The main candidates of the Supreme Court
– Hugo Aguilar Ortiz was the big surprise of the elections. The Aboriginal lawyer has managed all the voters, including several judges from the Supreme Court in office. He is known as a legal activist fighting for the rights of Aboriginal Mexicans and criticized corruption in the judiciary.
– Lenia Batres was already a judge of the Supreme Court and was appointed by López Obrador. Previously member of the Congress, she is a member of Morena and clearly an ally of the president of Mexico.
– Yasmín Esquivel is a judge of the Supreme Court who was appointed by López Obrador. She concentrated her campaign on the modernization of the judicial system and put pressure for gender equality. She was at the center of a controversy in 2022 when she was accused of plaguring her thesis. She is considered an ally of the Morena party.
– Loretta Ortiz is a judge of the Supreme Court who was appointed by López Obrador. She also sat at the congress and resigned from Morena in 2018 in a demonstration of independence as a judge. Despite this, she is considered an ally of the party.

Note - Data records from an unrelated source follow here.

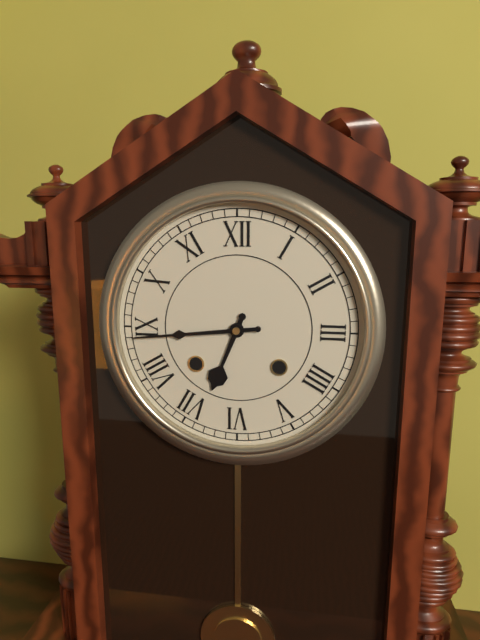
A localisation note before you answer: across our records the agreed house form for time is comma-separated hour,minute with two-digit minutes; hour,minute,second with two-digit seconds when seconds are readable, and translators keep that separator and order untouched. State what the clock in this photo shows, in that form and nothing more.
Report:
6,44
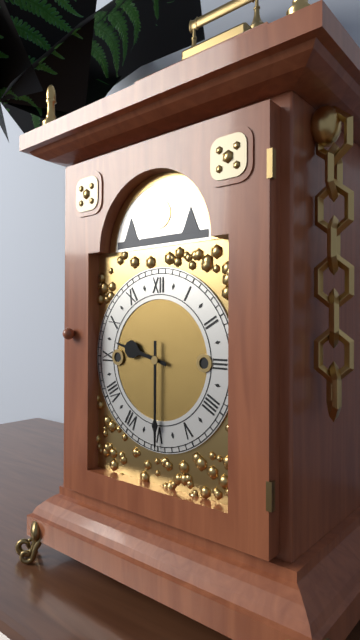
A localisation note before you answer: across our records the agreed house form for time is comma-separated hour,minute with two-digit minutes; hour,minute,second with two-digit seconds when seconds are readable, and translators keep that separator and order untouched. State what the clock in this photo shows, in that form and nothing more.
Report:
9,30
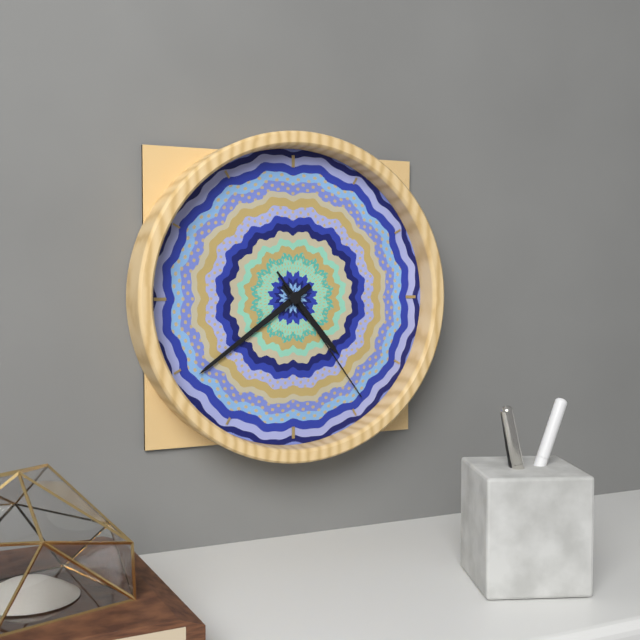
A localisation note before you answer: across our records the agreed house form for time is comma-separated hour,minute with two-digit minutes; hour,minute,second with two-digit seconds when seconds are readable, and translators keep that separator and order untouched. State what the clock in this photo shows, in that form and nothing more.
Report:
4,39,24
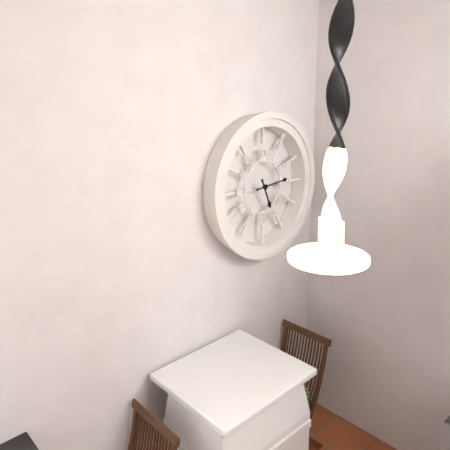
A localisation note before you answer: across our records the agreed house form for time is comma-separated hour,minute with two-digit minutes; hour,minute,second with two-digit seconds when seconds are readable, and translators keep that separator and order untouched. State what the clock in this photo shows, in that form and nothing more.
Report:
5,14
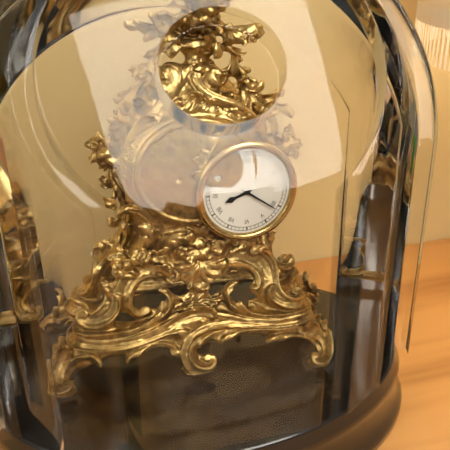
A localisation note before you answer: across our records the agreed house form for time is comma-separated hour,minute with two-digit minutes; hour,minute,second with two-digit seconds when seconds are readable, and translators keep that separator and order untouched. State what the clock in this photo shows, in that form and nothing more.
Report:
8,21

– María Estela Ríos González is a lawyer who acted as a legal advisor to López Obrador, first when he was mayor of Mexico and later when he became president. She has a long history as a civil servant and works in labor law and on a number of indigenous questions.

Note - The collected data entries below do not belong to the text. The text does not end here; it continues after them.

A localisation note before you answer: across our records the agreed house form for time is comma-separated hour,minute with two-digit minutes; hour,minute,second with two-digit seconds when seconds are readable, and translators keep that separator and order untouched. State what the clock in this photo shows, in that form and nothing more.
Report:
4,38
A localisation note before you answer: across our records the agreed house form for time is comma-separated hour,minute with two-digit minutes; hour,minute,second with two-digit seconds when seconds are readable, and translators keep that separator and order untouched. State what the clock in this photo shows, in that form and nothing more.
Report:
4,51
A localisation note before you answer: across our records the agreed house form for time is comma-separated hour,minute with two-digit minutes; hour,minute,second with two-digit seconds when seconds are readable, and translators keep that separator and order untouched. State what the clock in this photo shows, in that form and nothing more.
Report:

– Giovanni Figueroa Mejía is a lawyer for the state of the Pacific Coast of Nayarit with a doctorate in constitutional law. He is currently working as an academic at Iberoamericana University in Mexico City. He worked in human rights. Although he has no clear affiliation, he supported the judicial overhaul put forward by Morena, affirming in an interview with his university that the redesign “was urgent and necessary to rebuild” the judiciary. He said that some of his work in constitutional law had been cited to justify the reform.
– Irving Espinosa Betanzo is a magistrate at the Supreme Court of Mexico City and previously worked as an adviser to the Congress of Morena. He campaigned for the highest court in the country on a platform for eliminating nepotism and corruption and the pursuit of human rights.

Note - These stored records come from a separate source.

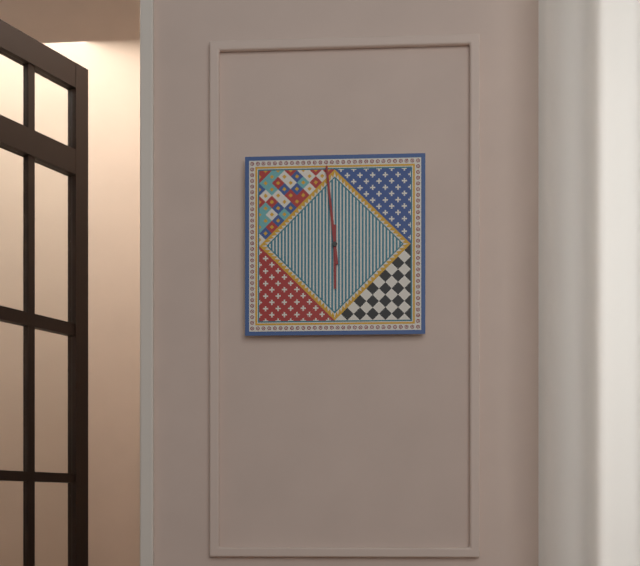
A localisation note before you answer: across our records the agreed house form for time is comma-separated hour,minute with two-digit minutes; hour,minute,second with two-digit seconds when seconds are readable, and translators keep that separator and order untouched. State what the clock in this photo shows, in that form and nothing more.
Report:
5,59
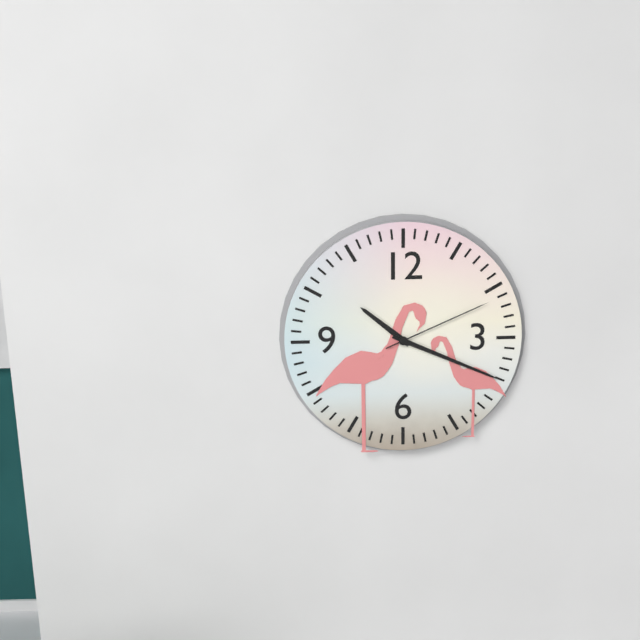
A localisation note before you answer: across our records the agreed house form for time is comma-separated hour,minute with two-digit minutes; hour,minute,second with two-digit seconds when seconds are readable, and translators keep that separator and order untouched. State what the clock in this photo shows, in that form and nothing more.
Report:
10,19,11
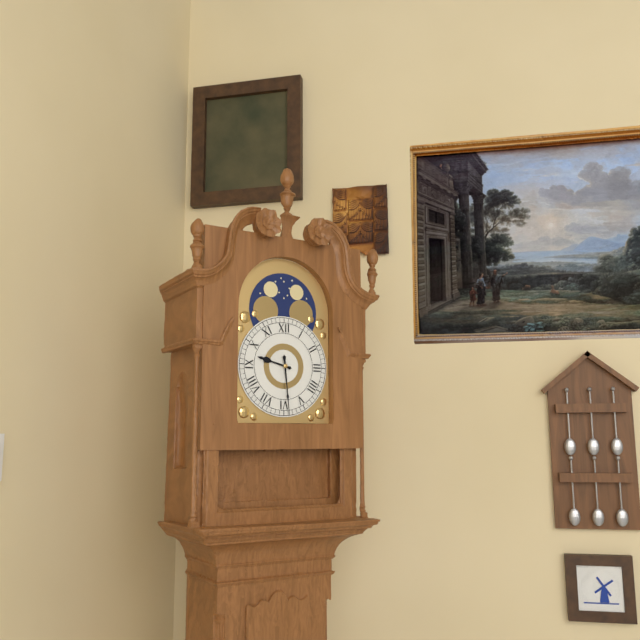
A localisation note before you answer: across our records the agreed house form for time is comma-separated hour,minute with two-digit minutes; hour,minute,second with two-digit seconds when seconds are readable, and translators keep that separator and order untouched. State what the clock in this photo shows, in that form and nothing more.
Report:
9,29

– Arístides Rodrigo Guerrero García is a law professor who puts pressure on social well-being without any experience as a judge, but who worked as a civil servant and has experience in constitutional and parliamentary law. He gained ground in campaigns for a video on social networks to tell him that he is “more prepared than a pork crust”.
– Sara Irene Herrerías Guerra is a prosecutor specializing in human rights for the office of the Attorney General of Mexico. She worked on questions such as gender equality, sexually transmitted infections and the trafficking of human beings. In 2023, she worked on The investigation into a fire in an immigration establishment In the border town of Ciudad Juárez who killed 40 migrants.